The task: Give, as a bare number, the count of lines below that contain "letter".

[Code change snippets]
----
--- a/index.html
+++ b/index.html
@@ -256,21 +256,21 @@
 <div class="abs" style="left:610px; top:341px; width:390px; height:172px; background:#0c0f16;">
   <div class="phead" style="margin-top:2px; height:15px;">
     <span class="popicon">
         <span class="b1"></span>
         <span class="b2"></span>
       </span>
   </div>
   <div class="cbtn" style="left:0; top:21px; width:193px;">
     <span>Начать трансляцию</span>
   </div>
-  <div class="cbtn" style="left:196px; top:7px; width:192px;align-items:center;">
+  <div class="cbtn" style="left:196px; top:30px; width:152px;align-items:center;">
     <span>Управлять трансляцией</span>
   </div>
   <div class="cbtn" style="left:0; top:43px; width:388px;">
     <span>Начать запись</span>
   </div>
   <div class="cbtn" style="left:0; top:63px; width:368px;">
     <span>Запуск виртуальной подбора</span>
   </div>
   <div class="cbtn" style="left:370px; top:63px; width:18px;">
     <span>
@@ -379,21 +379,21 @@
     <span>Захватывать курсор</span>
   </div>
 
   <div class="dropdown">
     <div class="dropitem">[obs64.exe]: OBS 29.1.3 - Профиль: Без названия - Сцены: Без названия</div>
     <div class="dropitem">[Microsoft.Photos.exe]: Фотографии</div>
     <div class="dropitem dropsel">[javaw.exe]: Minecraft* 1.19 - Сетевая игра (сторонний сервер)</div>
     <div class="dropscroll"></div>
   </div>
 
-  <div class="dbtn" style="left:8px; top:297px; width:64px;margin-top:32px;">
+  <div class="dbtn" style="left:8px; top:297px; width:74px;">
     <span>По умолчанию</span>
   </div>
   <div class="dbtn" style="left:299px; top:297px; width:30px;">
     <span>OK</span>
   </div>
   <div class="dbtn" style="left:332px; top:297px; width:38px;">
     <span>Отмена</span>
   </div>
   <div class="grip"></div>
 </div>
----
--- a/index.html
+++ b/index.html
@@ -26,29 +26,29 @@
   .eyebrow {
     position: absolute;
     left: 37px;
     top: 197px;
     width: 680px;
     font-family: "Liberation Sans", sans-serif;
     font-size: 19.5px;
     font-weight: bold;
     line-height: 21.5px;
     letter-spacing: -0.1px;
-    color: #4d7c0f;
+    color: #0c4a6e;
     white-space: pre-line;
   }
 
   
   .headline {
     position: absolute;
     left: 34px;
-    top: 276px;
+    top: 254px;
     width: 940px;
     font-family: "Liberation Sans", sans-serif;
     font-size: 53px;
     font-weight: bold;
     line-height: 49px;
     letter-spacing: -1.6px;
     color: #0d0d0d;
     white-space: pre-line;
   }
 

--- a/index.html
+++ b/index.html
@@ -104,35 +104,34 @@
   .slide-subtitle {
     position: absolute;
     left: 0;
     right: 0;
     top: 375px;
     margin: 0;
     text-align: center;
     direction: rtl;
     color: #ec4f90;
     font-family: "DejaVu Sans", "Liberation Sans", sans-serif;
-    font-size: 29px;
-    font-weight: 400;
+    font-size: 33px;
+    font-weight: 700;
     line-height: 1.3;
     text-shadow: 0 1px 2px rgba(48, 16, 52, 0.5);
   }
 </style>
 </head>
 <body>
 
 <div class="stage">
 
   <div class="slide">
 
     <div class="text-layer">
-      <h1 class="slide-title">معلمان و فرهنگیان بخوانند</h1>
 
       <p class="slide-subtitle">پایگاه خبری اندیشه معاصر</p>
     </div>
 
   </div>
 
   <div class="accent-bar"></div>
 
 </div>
----
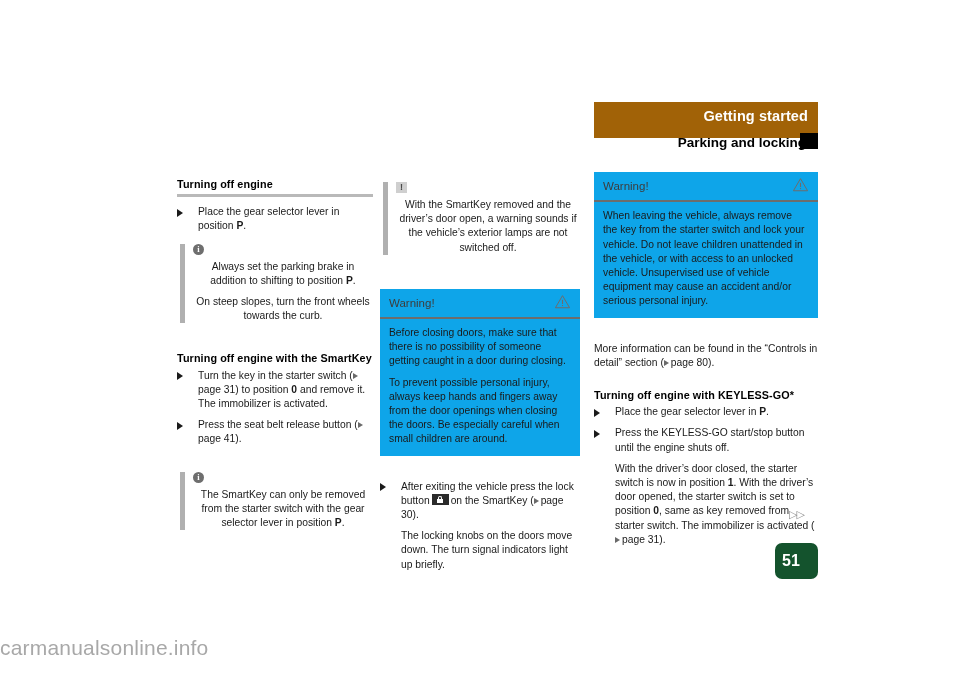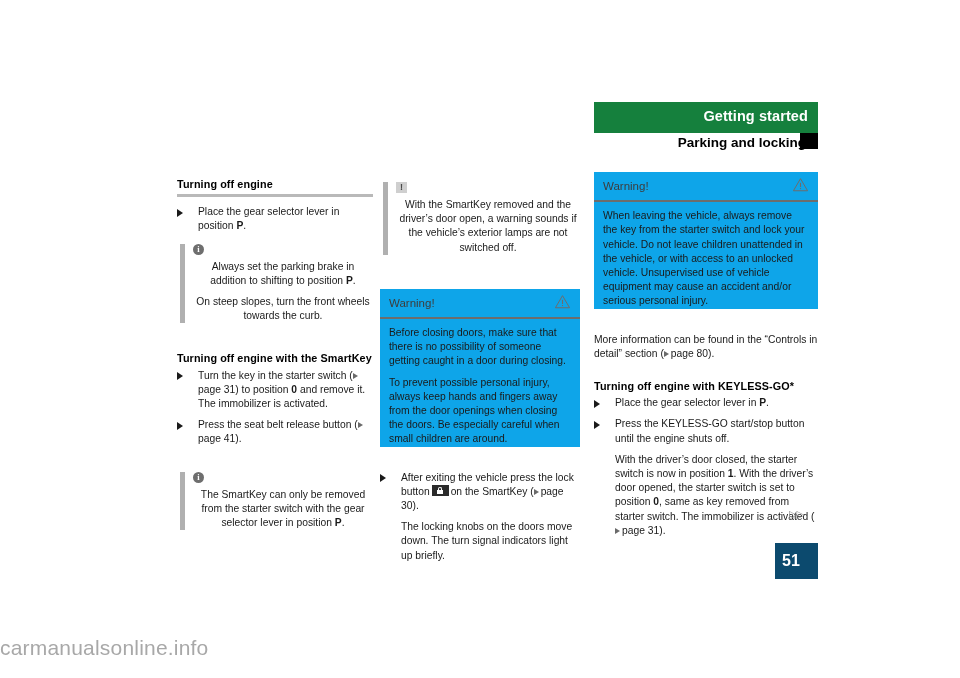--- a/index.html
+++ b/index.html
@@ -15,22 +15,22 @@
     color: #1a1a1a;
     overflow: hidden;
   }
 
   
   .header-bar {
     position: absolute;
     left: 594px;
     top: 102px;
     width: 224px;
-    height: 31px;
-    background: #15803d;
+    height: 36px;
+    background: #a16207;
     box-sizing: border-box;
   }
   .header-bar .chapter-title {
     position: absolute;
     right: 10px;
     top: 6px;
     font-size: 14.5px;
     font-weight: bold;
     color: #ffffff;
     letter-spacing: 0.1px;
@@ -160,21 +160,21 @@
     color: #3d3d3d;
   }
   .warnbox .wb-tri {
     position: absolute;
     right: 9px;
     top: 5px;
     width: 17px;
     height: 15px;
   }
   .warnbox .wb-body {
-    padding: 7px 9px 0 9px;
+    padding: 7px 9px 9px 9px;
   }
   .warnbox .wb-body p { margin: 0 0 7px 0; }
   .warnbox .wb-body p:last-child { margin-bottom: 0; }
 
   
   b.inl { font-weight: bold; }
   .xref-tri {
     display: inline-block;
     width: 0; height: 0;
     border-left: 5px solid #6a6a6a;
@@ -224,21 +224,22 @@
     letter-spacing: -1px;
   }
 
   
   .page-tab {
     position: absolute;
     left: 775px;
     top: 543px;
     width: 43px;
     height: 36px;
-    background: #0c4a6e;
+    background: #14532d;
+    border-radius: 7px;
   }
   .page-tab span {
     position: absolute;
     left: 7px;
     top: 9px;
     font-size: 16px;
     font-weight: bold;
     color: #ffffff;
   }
----
Task response: 4